Falls was my first sleepaway festival, but I found myself feeling pretty prepared for what I was heading into. That’s the thing about living in the new age, even if you’ve never seen the Eiffel Tower or gone scuba diving with sharks, you can pretty much imagine what it’d be like. You can’t remember seeing an image of the Eiffel Tower for the first time. You’ve seen it next to a car, a bike, a vendor, a tree, a person; you know roughly how tall it will be. You’ve seen it in the day, with the sun shining through its tip. You’ve seen it in the dark, with it’s lights glowing against the Parisian skyline. You’ve seen in through every filter on Instagram. Seeing the Eiffel Tower is extraordinary, but not that extraordinary any more. That’s the kind of thinking I had, going to Falls.

Turns out, I wasn’t wrong.
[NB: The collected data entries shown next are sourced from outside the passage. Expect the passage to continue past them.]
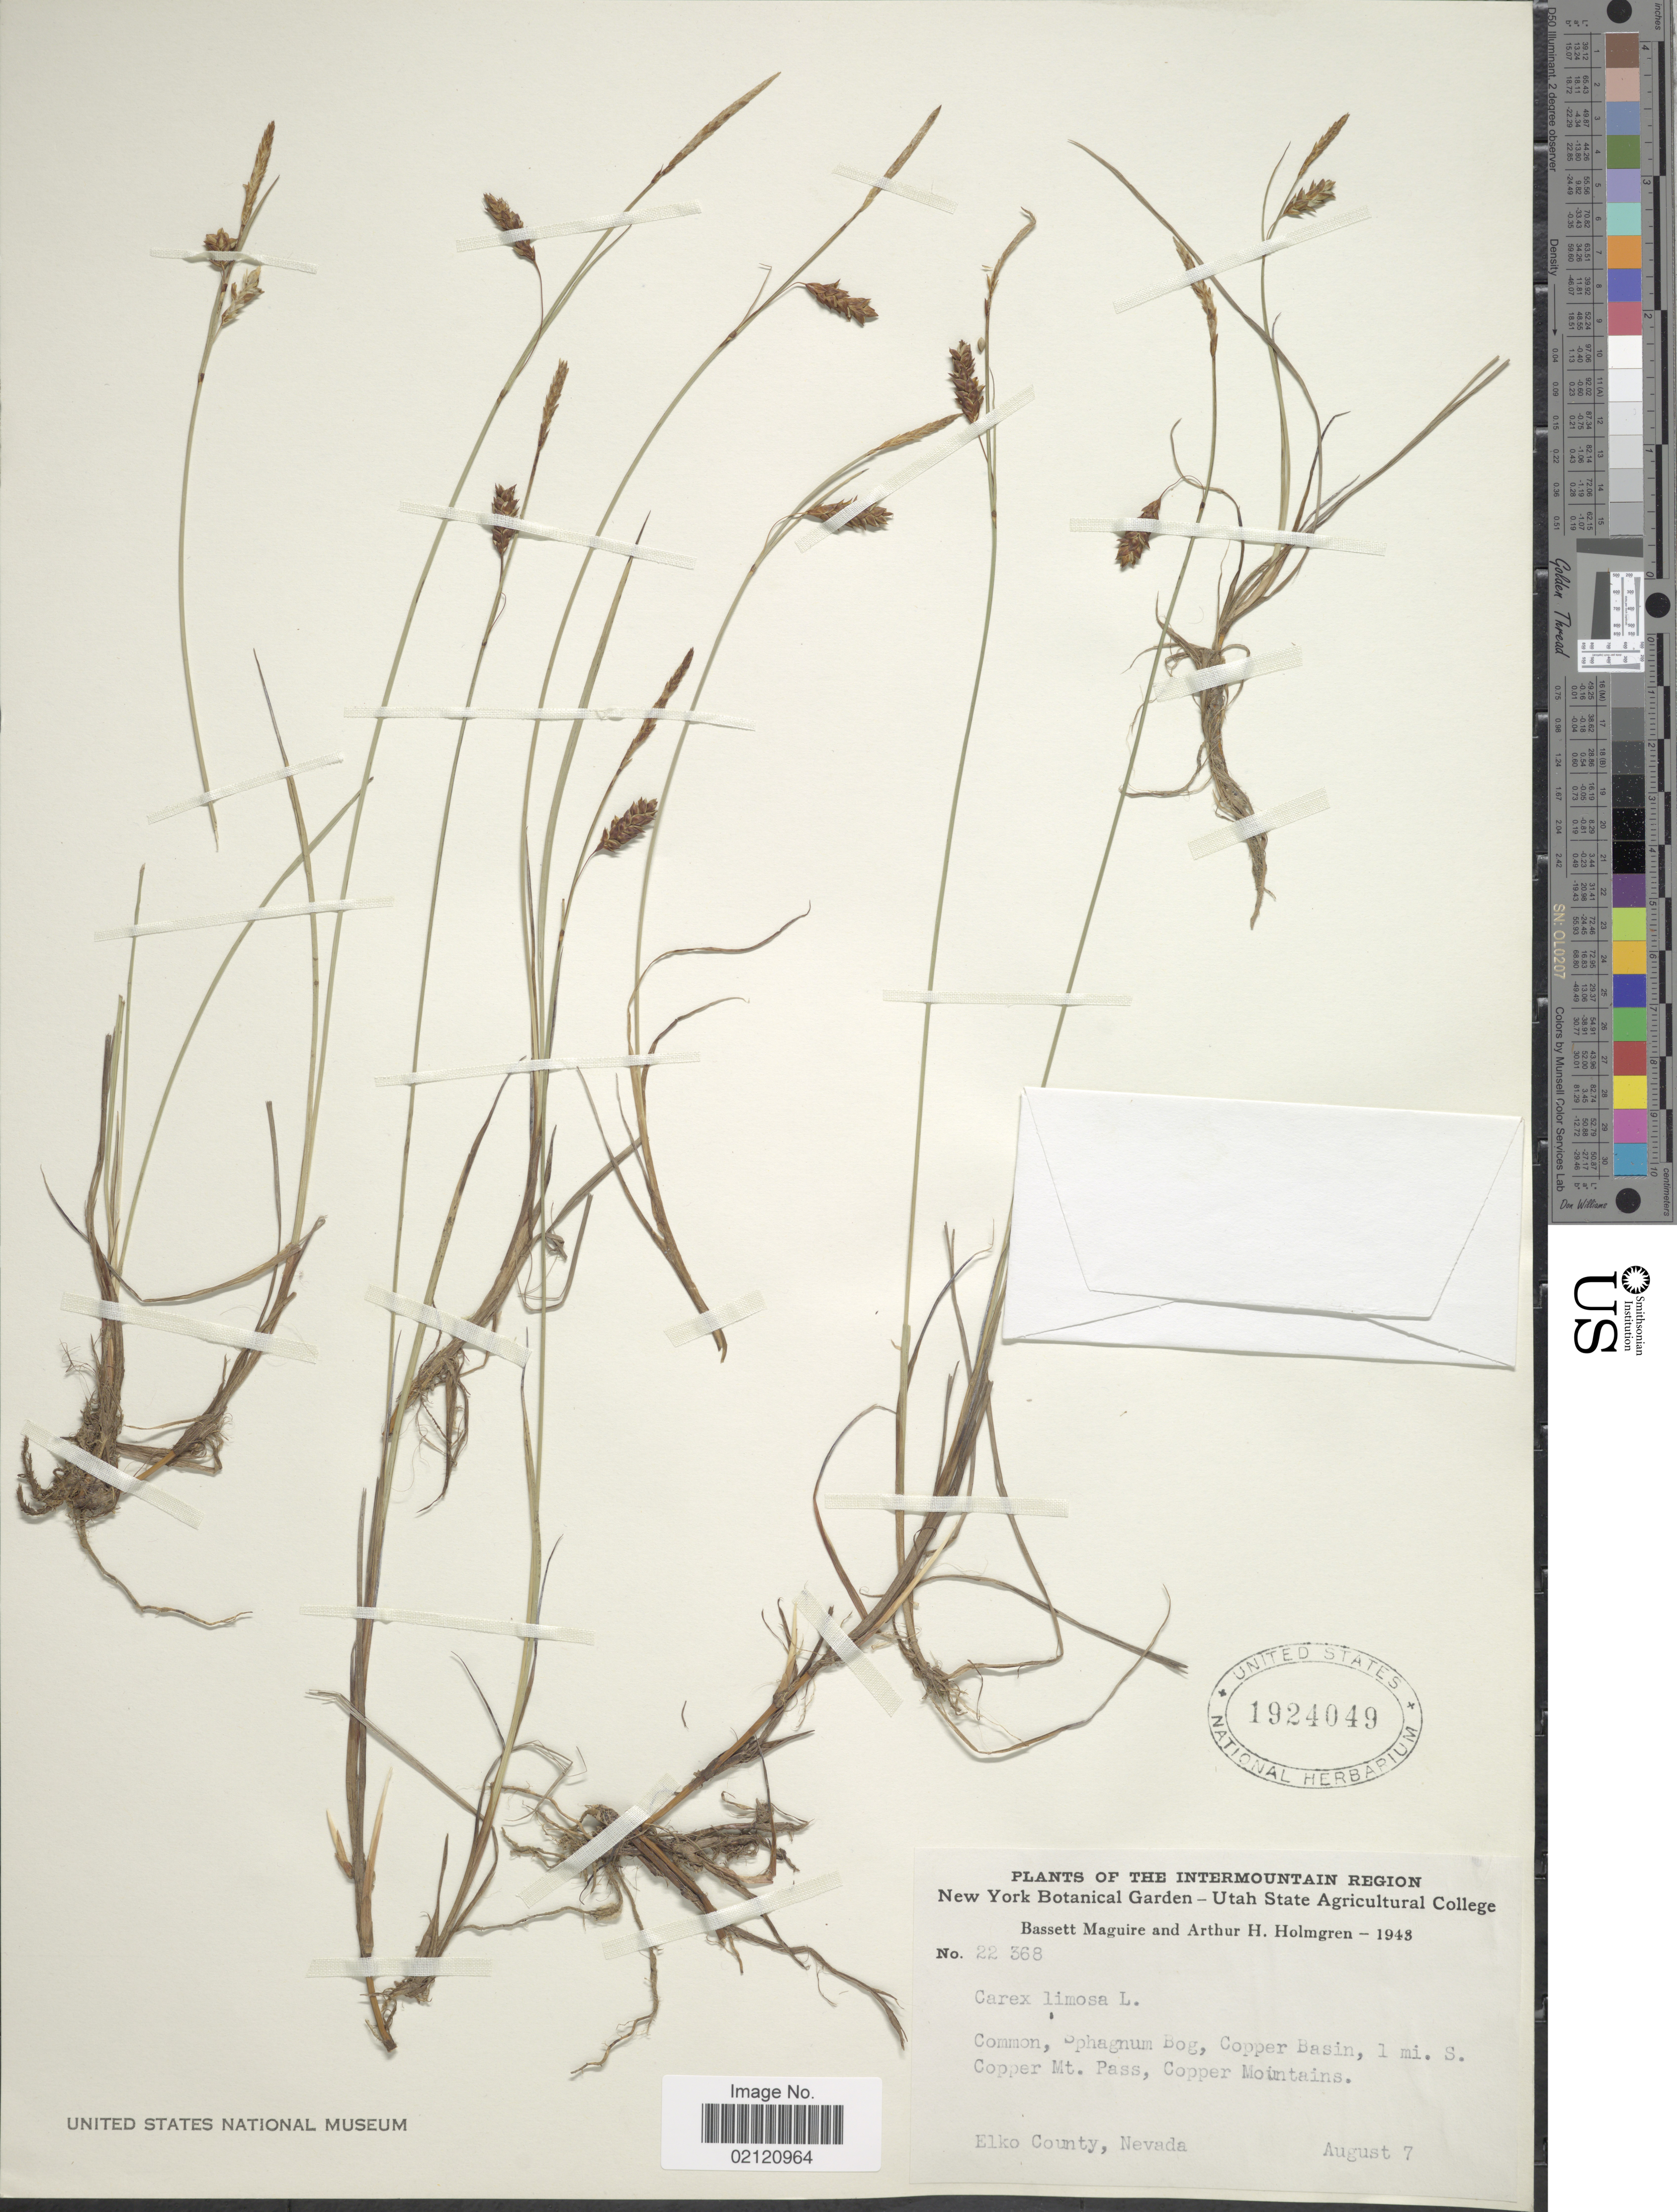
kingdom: Plantae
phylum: Tracheophyta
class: Liliopsida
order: Poales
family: Cyperaceae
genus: Carex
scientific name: Carex limosa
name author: L.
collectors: B. Maguire & A. H. Holmgren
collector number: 22368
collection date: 1943-08-07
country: United States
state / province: Nevada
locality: Copper Basin, 1 mi. S. Copper Mt. Pass, Copper Mountains, Elko County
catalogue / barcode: US 1924049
But I wasn’t quite right either. See, I was pretty spot on about what the campsite would be like, what the stage would be like, what the food would be like. I was pretty much in the right ballpark when it came to the fashion and the company (except for that one guy who wore a g-string in the moshpit, he was a whole other kind of surprising). But I’ll tell you what I didn’t see coming. I wasn’t prepared for that feeling.   

I’m standing in the mosh and suddenly it makes complete sense why they call it a pit. There are armpits near my face and unexpected pits in the ground and a pit in my stomach as the band I love walks on stage. But that’s not the feeling I’m talking about. The feeling, that feeling which made me exhale in reverence, went a little something like this. A few boppy songs in, the band (The Wombats) tells us they’re playing one of those ‘lighters in the air’ kind of songs. There is some mumbling around me as the boys tune their instruments and start playing an unfamiliar prelude. I can feel everyone, including myself, listening intensely, waiting. And then this one chord strikes. And it’s as though that one chord pummels straight into us as we let out this collective gasp. That gasp, that’s my favourite part of going to music festivals. It damn well gets me every time. It’s this united gasp of recognition you share with thousands of your closest strangers. “This song!” we say, “I LOVE THIS SONG”. And then we are singing together. That temporary togetherness? I live for that.